フォーラム(趣旨説明):
衛生・公衆衛生学分野における専門職制度の必要性とその在り方
社会医学分野における専門医の制度については,いわゆる専門医制度改革の流れを受け,本学会を含む社会医学系の学会・協議会などが連携して「社会医学系専門医制度協議会」が設立され,議論が行われてきました.現代社会には多くの社会医学的課題があり,その課題解決のために医師の活躍が重要であるという認識のもと,専門医認定のしくみを含めた制度概要も次第に固まり,2017年春から運用が開始される予定となっています.この協議会の文書には,「社会医学は,・・・医学に留まらず,科学全体や・・・人文系にわたる広範な学問体系を応用する学問とあり,社会医学の専門性を高めるという目標は,医師のみならずこの分野に参画する研究者・教育者・実務者すべての協働によって達成されると考えられます.

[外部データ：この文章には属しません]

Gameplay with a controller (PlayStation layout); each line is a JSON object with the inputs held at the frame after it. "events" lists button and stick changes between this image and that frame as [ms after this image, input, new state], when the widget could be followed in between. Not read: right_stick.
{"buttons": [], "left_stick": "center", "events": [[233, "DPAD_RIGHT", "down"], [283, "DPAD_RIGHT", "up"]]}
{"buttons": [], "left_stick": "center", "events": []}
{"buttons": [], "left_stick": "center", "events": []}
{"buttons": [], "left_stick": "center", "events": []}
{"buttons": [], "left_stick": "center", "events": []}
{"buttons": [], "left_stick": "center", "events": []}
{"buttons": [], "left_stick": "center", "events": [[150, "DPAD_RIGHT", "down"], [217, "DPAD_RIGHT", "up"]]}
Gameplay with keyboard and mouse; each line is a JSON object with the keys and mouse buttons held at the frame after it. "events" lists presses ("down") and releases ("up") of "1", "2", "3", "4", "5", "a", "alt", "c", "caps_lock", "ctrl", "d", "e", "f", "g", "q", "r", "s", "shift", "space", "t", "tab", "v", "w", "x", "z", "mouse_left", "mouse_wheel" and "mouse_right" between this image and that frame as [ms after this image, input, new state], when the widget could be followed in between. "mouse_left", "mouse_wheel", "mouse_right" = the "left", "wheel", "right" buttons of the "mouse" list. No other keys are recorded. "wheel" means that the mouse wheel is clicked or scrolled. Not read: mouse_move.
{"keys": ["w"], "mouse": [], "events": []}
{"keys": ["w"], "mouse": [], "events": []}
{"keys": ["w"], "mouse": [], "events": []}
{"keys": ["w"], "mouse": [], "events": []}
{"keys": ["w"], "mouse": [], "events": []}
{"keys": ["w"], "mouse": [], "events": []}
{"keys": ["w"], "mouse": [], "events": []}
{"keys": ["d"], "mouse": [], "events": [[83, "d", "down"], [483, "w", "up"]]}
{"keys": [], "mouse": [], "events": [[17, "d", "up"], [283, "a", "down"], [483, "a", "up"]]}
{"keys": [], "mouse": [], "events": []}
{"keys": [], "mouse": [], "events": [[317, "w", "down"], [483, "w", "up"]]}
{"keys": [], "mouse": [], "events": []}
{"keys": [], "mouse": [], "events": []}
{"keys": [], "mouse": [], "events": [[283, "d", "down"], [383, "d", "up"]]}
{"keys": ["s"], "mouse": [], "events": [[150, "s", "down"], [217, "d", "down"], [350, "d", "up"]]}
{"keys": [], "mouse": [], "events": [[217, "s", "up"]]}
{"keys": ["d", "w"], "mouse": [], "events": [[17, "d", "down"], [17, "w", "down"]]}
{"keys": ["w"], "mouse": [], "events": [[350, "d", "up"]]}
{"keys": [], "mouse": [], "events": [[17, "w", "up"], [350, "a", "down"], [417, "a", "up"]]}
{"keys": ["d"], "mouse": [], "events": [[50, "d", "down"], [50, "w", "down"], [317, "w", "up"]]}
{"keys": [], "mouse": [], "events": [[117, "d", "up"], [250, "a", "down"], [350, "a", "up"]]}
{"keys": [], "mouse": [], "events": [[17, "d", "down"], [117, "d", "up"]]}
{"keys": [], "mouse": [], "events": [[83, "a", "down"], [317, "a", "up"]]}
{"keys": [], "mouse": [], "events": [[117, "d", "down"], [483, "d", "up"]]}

日本衛生学会の会員は,社会医学を学んだ医師の方とともに,いわゆるパラ・メディカルと呼ばれる医療・保健領域の実務家の方,さらには広い意味での衛生学・公衆衛生学の領域で研究・教育に携わっておられる方など,非常に多様な背景を持つ方で構成されています.小泉理事長の呼びかけに応じる形で10月にスタートした本委員会は,こうした多様な背景を持つ会員の「専門性」とはどんなものなのか,それを「社会医学専門職」という言葉でくくるような制度を作ることにはどのようなメリットがあるのか,あるいは,メリットとなるにはどのような制度が望ましいのか.こうしたいくつかの論点を出発点として議論を行いました.まずは具体的なところから検討するという方針を決め,本抄録の執筆時点では,「専門職としてのニーズの現状」ならびに「既存の学会認定制度の現状」についてまとめる作業を開始しています.
本フォーラムでは半年間の議論の到達点について報告を行った上で,会員の方々のご意見を広くうかがい,衛生・公衆衛生学の分野における専門職の必要性と在り方について,今後の議論の方向性に関する示唆を得たいと考えております.本制度は,広く社会医学における「専門性」の活用を検討するもので非医師・医師を問わず会員の皆様のご来聴とインプットとをお願いいたします.